Problem 1: Which court cases does the passage on the right to information cite by name?
Problem 2: Could you extend the passage on the right to information, picking up right after its last paragraph?

──────── Text ────────

6. I have had the advantage of listening to a very able and interesting argument advanced by Mr. Ashoke Ganguly, the learned Counsel for the petitioner, as to whether the 'right to know' or the 'right to information' is also a right conferred by the Constitution under Article 19(1)(a) guaranteeing the right to freedom of speech and expression. I have not deliberately used the expression "Fundamental Right" for more reasons than one. Firstly, the expression has nowhere been used in the text of our Constitution and appears to have been used only' as the Heading of Part III of the Constitution cataloguing a number of rights generally referred to as "Fundamental Rights". Secondly, I have not, as yet, been able to appreciate the fundamentality of these so called Fundamental Rights which can be taken away by any Constitutional Amendments, except only two or three of them which are to be treated as parts of the basic structure or features of our Constitution. But even such rights, held by the Supreme Court to be basic features, e.g. Right to Equality under Article 14, have been repeatedly outweighed or overthrown by later Constitutional Amendments inserting Article 31A, Article 31B, Article 31C and one may also refer to Article 359, as it stood originally or as it stands now. And thirdly, notwithstanding Article 13 purporting to invalidate all laws taking away or abridging the so-called fundamental rights, the same result would follow in respect of any other law affecting any other right guaranteed anywhere else in the Constitution, like the rights conferred by Article 265, Article 300A or Article 326. And the only appreciable difference or distinction between the rights conferred by Part III and the rights guaranteed in any other part is that for the infraction of the former, one may (if he can afford to) move the Supreme Court direct under Article 32, while for the infraction of the latter, one has to move the State High Court. But this apparent distinction may also appear to be without any real difference for, as ruled by the Supreme Court itself, it may (not that it must) refrain to take any action under Article 32 when the remedy sought would also be equally available under Article 226. Reference may, among others, be made to the observation of the Supreme Court in Tilokchand Motichand v. H. B. Munshi .
7. Be that as it may, the point so strongly urged by Mr. Ganguly that the 'right to know' or 'the right to information' is a right guaranteed under Article 19(1)(a) as a part of the right to 'freedom of speech and expression' has evoked a forceful refutation from the learned Advocate General and he has very emphatically argued that no such right can follow, flow or emanate from any of the provision of Part III or any other provision of our Constitution. The learned Advocate-General has urged that any such right is yet to take its birth in our Indian Constitutional Jurisprudence and that the recent menifesto of the Central Government professing to have such a right included in our Constitution by appropriate Amendments would also go to show further that there is no such right as yet.
8. Placing strongest possible reliance on the observations of the Supreme Court in Hamdard Dawakhana , in State of Uttar Pradesh v. Raj Narain and in S.P. Gupta v. Union of India , where the relevant observations in Raj Narain (supra) have been quoted with approval, Mr. Ganguly has urged that the "right to know" has been held by the Supreme Court to emanate from the "right to freedom of speech and expression" guaranteed under Article 19(1)(a). Mr. Ganguly has also relied on the observations of the Supreme Court in Reliance Petrochemicals v. Indian Express where "right to know" has been traced to the "right to live" under Article 21 of the. Constitution.

──────── Provided information ────────

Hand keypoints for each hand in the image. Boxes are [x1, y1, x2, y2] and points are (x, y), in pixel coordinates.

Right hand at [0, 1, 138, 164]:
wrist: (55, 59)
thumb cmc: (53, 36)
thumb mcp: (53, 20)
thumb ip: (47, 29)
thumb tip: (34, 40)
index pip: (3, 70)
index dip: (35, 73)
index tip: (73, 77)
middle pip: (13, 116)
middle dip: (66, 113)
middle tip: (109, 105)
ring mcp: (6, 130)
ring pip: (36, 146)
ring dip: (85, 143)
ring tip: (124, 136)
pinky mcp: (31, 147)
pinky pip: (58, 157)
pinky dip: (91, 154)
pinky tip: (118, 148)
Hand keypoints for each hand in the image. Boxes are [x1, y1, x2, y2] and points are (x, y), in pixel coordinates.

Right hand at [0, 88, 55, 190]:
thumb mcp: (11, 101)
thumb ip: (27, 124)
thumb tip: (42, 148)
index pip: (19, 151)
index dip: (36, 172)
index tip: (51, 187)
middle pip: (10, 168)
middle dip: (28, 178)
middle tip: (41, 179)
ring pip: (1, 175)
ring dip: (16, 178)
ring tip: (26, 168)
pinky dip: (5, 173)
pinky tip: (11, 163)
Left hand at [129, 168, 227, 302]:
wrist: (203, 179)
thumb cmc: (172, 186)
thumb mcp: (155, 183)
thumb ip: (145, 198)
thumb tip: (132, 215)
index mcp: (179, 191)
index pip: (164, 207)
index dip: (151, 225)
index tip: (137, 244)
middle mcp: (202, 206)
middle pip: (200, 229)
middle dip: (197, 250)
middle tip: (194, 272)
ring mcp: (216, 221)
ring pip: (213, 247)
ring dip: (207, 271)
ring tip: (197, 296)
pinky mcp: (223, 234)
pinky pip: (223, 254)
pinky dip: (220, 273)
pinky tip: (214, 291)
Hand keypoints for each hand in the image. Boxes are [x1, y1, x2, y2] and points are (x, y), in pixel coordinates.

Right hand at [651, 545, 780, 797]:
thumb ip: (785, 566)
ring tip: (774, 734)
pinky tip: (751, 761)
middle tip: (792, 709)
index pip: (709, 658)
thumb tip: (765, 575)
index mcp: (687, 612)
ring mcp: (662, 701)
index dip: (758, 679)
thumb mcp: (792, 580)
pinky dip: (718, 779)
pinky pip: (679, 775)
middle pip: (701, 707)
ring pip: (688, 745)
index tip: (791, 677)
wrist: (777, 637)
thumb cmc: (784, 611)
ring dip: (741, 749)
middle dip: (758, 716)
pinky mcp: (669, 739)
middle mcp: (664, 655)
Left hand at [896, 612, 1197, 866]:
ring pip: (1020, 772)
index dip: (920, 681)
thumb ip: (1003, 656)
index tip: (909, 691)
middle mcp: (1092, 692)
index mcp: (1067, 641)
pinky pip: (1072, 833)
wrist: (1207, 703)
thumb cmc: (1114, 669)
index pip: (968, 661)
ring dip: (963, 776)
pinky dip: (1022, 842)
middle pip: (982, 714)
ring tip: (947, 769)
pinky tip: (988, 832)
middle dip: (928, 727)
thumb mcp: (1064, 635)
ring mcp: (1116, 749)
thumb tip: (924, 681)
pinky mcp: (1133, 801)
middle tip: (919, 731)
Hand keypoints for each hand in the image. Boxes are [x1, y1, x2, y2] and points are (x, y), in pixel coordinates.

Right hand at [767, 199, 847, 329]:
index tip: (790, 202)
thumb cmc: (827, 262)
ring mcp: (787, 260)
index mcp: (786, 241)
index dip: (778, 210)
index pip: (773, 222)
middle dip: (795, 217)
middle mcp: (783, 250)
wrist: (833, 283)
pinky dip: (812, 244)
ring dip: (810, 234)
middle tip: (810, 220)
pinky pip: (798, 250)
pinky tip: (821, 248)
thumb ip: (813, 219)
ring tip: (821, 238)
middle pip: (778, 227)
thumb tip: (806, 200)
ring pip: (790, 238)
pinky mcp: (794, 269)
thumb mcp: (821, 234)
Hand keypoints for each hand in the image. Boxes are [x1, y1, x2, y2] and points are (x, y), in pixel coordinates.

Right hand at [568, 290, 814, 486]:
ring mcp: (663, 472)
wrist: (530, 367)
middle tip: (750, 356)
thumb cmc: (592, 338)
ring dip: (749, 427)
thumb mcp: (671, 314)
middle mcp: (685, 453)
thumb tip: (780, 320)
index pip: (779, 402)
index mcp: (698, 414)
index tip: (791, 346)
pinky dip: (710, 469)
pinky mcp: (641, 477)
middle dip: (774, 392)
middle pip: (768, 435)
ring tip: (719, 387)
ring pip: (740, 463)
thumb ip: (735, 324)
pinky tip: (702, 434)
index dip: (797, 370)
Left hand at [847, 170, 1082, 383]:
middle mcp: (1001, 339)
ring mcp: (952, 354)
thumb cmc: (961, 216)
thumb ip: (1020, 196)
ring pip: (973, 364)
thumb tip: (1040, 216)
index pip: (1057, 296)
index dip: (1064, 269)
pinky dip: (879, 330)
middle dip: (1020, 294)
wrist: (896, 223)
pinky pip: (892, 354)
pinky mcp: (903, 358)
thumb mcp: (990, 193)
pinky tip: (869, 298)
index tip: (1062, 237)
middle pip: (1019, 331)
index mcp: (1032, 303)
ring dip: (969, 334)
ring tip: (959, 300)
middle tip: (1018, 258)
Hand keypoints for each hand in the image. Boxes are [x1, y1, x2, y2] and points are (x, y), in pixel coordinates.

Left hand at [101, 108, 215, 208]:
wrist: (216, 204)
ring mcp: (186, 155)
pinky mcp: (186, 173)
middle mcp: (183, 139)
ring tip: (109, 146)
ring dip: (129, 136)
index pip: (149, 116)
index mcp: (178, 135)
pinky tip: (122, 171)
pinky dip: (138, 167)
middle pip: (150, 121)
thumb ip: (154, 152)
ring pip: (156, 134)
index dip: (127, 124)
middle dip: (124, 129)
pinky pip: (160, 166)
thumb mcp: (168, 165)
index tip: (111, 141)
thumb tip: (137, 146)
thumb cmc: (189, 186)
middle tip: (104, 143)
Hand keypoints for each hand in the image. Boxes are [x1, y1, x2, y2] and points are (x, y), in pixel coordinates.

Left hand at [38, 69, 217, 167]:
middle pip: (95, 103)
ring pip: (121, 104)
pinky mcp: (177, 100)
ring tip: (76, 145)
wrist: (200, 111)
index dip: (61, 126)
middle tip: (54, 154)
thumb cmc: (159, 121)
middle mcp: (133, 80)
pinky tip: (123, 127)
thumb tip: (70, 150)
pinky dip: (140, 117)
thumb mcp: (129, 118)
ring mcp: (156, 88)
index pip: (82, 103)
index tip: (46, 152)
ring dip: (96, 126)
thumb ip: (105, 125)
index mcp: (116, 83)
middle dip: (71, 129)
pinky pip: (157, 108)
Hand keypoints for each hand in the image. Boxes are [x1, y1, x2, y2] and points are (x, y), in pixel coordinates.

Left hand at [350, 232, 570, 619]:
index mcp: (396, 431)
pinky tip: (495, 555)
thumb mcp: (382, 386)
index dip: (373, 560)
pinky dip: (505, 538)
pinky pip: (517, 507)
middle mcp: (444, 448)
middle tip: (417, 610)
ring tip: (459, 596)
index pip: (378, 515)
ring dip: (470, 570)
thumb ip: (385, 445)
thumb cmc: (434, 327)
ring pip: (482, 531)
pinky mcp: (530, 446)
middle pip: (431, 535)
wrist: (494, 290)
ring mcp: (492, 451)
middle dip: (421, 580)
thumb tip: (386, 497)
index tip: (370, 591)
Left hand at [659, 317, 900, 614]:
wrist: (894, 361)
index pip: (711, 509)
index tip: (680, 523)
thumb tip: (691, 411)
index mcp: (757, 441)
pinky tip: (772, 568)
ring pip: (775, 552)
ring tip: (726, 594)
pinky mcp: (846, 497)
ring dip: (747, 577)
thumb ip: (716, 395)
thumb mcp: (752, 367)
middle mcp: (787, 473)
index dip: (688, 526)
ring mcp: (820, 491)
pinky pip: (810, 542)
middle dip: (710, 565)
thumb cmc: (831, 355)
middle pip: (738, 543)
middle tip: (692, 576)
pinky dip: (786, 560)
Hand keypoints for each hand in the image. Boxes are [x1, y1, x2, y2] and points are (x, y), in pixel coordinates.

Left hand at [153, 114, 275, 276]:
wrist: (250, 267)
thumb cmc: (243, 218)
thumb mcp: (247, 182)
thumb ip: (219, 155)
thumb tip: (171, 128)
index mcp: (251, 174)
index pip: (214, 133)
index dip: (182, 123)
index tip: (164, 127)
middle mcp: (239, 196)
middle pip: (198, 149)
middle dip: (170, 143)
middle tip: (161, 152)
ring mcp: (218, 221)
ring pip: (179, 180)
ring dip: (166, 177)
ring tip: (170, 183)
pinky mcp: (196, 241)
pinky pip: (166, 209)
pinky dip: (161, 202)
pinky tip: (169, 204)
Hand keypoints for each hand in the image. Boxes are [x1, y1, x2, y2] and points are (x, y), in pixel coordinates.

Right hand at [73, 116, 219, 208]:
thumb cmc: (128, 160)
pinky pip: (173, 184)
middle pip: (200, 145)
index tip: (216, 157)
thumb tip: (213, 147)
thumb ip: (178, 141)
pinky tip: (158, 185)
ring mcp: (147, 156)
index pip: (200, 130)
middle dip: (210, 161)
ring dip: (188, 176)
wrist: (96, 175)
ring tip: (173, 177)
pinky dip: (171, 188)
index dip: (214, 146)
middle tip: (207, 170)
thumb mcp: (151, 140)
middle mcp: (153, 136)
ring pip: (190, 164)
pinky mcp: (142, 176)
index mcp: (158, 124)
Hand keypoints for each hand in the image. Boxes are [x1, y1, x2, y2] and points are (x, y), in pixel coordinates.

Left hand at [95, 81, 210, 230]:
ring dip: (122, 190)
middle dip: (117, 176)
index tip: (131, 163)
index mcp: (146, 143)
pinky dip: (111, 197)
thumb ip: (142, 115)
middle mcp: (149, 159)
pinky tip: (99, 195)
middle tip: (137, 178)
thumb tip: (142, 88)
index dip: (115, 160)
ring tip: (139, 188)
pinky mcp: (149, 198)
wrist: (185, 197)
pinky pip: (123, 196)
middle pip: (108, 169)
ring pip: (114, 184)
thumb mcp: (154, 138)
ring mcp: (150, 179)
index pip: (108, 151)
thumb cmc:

────────

Response area 1:
- Tilokchand Motichand v. H. B. Munshi
- Hamdard Dawakhana
- State of Uttar Pradesh v. Raj Narain
- S.P. Gupta v. Union of India
- Reliance Petrochemicals v. Indian Express

Response area 2:
9. There is no surer way to miread a judgment than to read the observations made therein-(a) divorced from the context and (b) literally as if they are legislations. In Reliance Petrochemical (supra, at 202-203), there are no doubt observations to the effect that "people at large have a right to know in order to be able to take part in a participatory development in industrial life and democracy", "right to know is a basic right which citizens of a free country aspire in the broden horizon of the right to live in this age on our land under Article 21 of our Constitution", "that right has reached new dimentions and urgency", and "that right puts greater responsibility upon those who take upon the responsibility to inform". But the question of an ordinary citizen's "right to know" or "to acquire information'' was not at all in issue in that case even remotely and what was in issue was the right of the Press to inform the people and whether the restriction, which was put in that case on the respondent Press by the order of injunction by the Supreme Court, was any longer required to be continued. The respondent Press published and was going to publish further a series of Articles alleging serious illegalities and infractions of law in the conduct of the affairs of the Petitioner Company which, according to the Company, would have adversely affected the public issue of debentures by the Company, even though the Supreme Court by its earlier order directed that the issuance of such debentures was to be "proceed with without let or hindrance". The respondent-press applied for vacation or variation of that order of injunction and the same was vacated by the two-Judge Bench as the "subscription to debentures was closed and, indeed, the debentures have been over-subscribed" and the publication of any article by the respondent was no longer likely to affect the petitioner and the order of injunction was not required to be continued on consideration of "balance of convenience".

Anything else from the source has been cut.